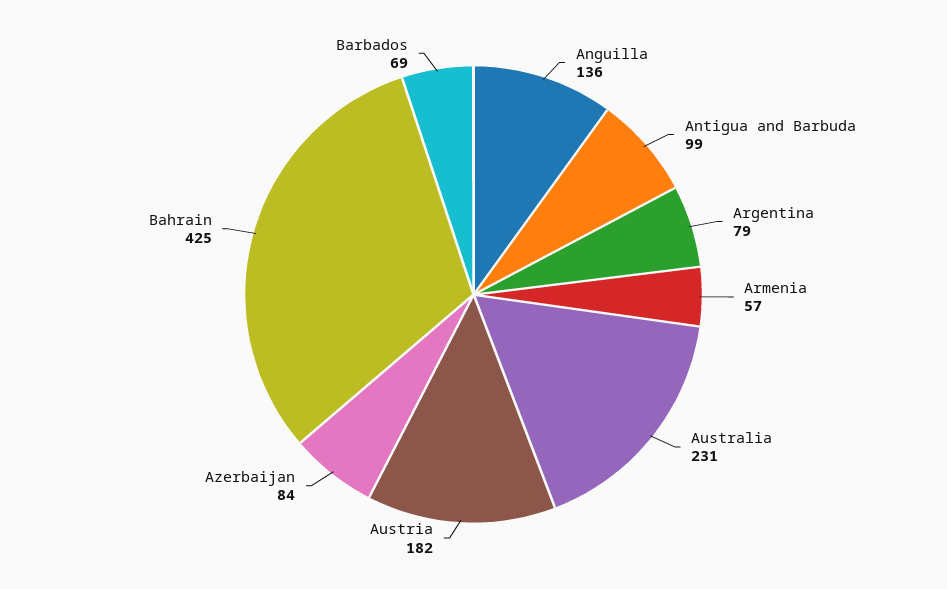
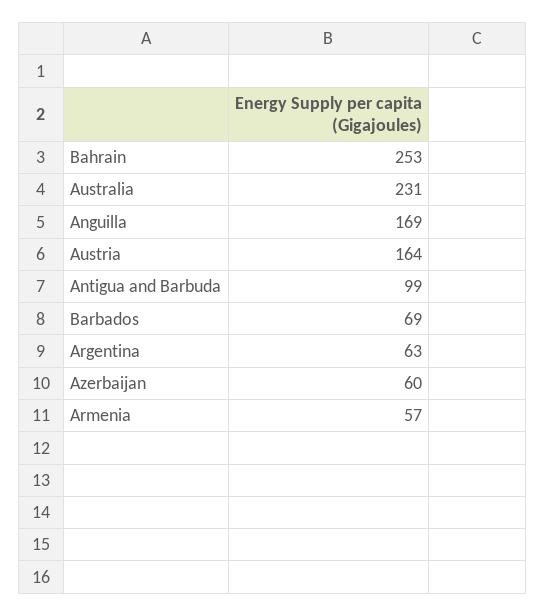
  {
-   "Anguilla": 136,
+   "Anguilla": 169,
    "Antigua and Barbuda": 99,
-   "Argentina": 79,
+   "Argentina": 63,
    "Armenia": 57,
    "Australia": 231,
-   "Austria": 182,
+   "Austria": 164,
-   "Azerbaijan": 84,
+   "Azerbaijan": 60,
-   "Bahrain": 425,
+   "Bahrain": 253,
    "Barbados": 69
  }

* * * * * * *

WHAT IS BEING ASKED
All records above must be copied exactly, though the pictures they hold are to be left out.

WRITTEN REPLY
  {
-   "Anguilla": 136,
+   "Anguilla": 169,
    "Antigua and Barbuda": 99,
-   "Argentina": 79,
+   "Argentina": 63,
    "Armenia": 57,
    "Australia": 231,
-   "Austria": 182,
+   "Austria": 164,
-   "Azerbaijan": 84,
+   "Azerbaijan": 60,
-   "Bahrain": 425,
+   "Bahrain": 253,
    "Barbados": 69
  }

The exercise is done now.